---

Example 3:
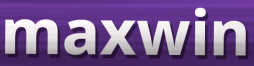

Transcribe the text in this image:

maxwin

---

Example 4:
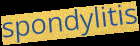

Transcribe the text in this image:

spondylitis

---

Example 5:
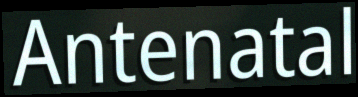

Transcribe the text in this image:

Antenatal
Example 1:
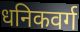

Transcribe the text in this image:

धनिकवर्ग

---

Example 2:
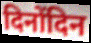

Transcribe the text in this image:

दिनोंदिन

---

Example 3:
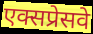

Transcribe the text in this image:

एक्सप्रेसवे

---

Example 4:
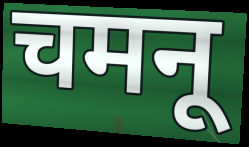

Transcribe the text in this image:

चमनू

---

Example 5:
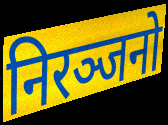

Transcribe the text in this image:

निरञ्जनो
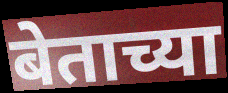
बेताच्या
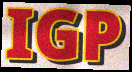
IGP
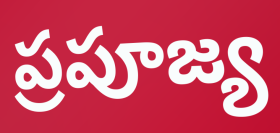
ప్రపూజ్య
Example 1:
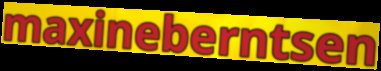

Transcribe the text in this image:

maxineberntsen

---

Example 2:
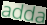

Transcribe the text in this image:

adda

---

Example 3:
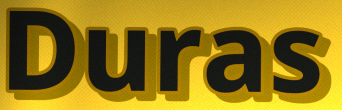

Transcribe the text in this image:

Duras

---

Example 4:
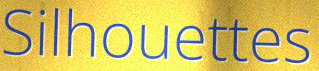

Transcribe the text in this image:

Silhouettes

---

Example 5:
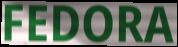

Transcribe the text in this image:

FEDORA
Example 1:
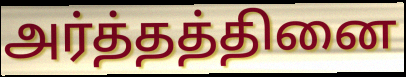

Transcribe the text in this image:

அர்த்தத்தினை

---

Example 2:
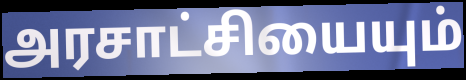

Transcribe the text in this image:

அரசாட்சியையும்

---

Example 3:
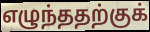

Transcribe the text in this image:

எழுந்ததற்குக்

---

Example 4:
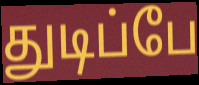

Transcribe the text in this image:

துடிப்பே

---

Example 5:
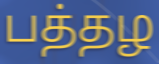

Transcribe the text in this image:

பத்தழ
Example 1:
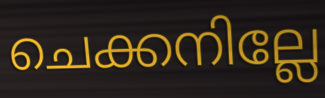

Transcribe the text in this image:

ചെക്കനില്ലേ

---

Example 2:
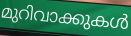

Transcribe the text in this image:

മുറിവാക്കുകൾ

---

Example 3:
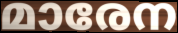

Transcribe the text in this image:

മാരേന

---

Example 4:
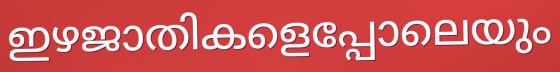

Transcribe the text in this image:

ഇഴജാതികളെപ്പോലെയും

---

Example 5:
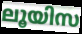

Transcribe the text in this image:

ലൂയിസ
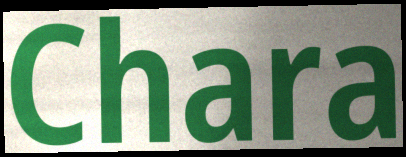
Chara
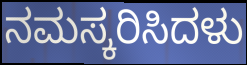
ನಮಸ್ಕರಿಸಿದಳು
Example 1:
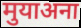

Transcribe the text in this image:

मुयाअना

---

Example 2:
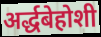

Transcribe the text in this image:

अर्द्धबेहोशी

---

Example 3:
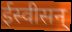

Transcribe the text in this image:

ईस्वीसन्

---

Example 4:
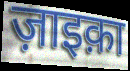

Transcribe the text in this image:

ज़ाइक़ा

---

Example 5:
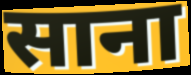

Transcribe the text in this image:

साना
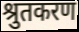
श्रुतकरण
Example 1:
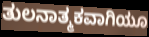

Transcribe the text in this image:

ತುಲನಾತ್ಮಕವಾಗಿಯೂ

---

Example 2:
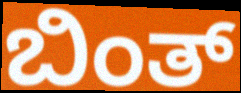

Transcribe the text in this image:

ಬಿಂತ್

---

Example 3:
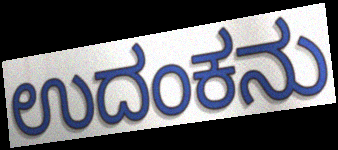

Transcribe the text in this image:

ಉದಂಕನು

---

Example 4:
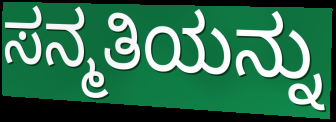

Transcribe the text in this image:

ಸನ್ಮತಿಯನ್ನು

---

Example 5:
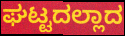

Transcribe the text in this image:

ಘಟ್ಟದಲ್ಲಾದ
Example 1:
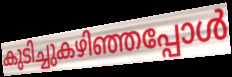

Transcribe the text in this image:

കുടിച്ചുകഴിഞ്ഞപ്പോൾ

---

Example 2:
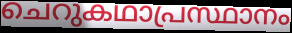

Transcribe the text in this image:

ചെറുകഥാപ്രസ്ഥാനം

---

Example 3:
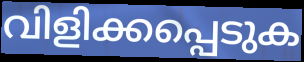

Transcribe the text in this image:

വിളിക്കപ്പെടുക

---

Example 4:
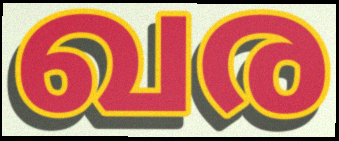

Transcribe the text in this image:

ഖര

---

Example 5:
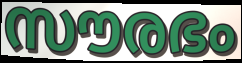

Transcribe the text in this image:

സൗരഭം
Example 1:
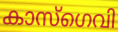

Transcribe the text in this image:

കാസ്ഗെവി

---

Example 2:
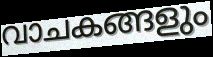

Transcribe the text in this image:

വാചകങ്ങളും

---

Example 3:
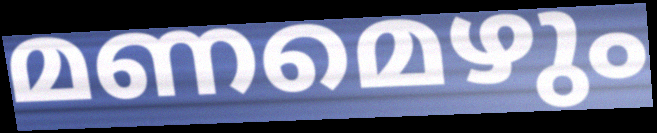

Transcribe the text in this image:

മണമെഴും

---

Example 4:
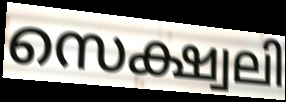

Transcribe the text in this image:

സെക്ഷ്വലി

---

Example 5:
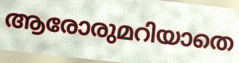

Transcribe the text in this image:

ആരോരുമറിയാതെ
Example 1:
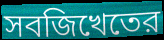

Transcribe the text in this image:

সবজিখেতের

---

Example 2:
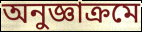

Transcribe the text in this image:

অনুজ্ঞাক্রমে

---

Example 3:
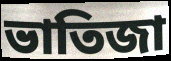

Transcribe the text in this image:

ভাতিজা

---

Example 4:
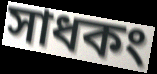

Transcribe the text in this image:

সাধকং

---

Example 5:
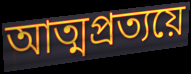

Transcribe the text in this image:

== EXERCISE REQUIREMENTS ==
Although the records contain pictures, print only the rest, exactly as written.

== SOLUTION ==
---

Example 3:

Transcribe the text in this image:

maxwin

---

Example 4:

Transcribe the text in this image:

spondylitis

---

Example 5:

Transcribe the text in this image:

Antenatal
Example 1:

Transcribe the text in this image:

धनिकवर्ग

---

Example 2:

Transcribe the text in this image:

दिनोंदिन

---

Example 3:

Transcribe the text in this image:

एक्सप्रेसवे

---

Example 4:

Transcribe the text in this image:

चमनू

---

Example 5:

Transcribe the text in this image:

निरञ्जनो
बेताच्या
IGP
ప్రపూజ్య
Example 1:

Transcribe the text in this image:

maxineberntsen

---

Example 2:

Transcribe the text in this image:

adda

---

Example 3:

Transcribe the text in this image:

Duras

---

Example 4:

Transcribe the text in this image:

Silhouettes

---

Example 5:

Transcribe the text in this image:

FEDORA
Example 1:

Transcribe the text in this image:

அர்த்தத்தினை

---

Example 2:

Transcribe the text in this image:

அரசாட்சியையும்

---

Example 3:

Transcribe the text in this image:

எழுந்ததற்குக்

---

Example 4:

Transcribe the text in this image:

துடிப்பே

---

Example 5:

Transcribe the text in this image:

பத்தழ
Example 1:

Transcribe the text in this image:

ചെക്കനില്ലേ

---

Example 2:

Transcribe the text in this image:

മുറിവാക്കുകൾ

---

Example 3:

Transcribe the text in this image:

മാരേന

---

Example 4:

Transcribe the text in this image:

ഇഴജാതികളെപ്പോലെയും

---

Example 5:

Transcribe the text in this image:

ലൂയിസ
Chara
ನಮಸ್ಕರಿಸಿದಳು
Example 1:

Transcribe the text in this image:

मुयाअना

---

Example 2:

Transcribe the text in this image:

अर्द्धबेहोशी

---

Example 3:

Transcribe the text in this image:

ईस्वीसन्

---

Example 4:

Transcribe the text in this image:

ज़ाइक़ा

---

Example 5:

Transcribe the text in this image:

साना
श्रुतकरण
Example 1:

Transcribe the text in this image:

ತುಲನಾತ್ಮಕವಾಗಿಯೂ

---

Example 2:

Transcribe the text in this image:

ಬಿಂತ್

---

Example 3:

Transcribe the text in this image:

ಉದಂಕನು

---

Example 4:

Transcribe the text in this image:

ಸನ್ಮತಿಯನ್ನು

---

Example 5:

Transcribe the text in this image:

ಘಟ್ಟದಲ್ಲಾದ
Example 1:

Transcribe the text in this image:

കുടിച്ചുകഴിഞ്ഞപ്പോൾ

---

Example 2:

Transcribe the text in this image:

ചെറുകഥാപ്രസ്ഥാനം

---

Example 3:

Transcribe the text in this image:

വിളിക്കപ്പെടുക

---

Example 4:

Transcribe the text in this image:

ഖര

---

Example 5:

Transcribe the text in this image:

സൗരഭം
Example 1:

Transcribe the text in this image:

കാസ്ഗെവി

---

Example 2:

Transcribe the text in this image:

വാചകങ്ങളും

---

Example 3:

Transcribe the text in this image:

മണമെഴും

---

Example 4:

Transcribe the text in this image:

സെക്ഷ്വലി

---

Example 5:

Transcribe the text in this image:

ആരോരുമറിയാതെ
Example 1:

Transcribe the text in this image:

সবজিখেতের

---

Example 2:

Transcribe the text in this image:

অনুজ্ঞাক্রমে

---

Example 3:

Transcribe the text in this image:

ভাতিজা

---

Example 4:

Transcribe the text in this image:

সাধকং

---

Example 5:

Transcribe the text in this image:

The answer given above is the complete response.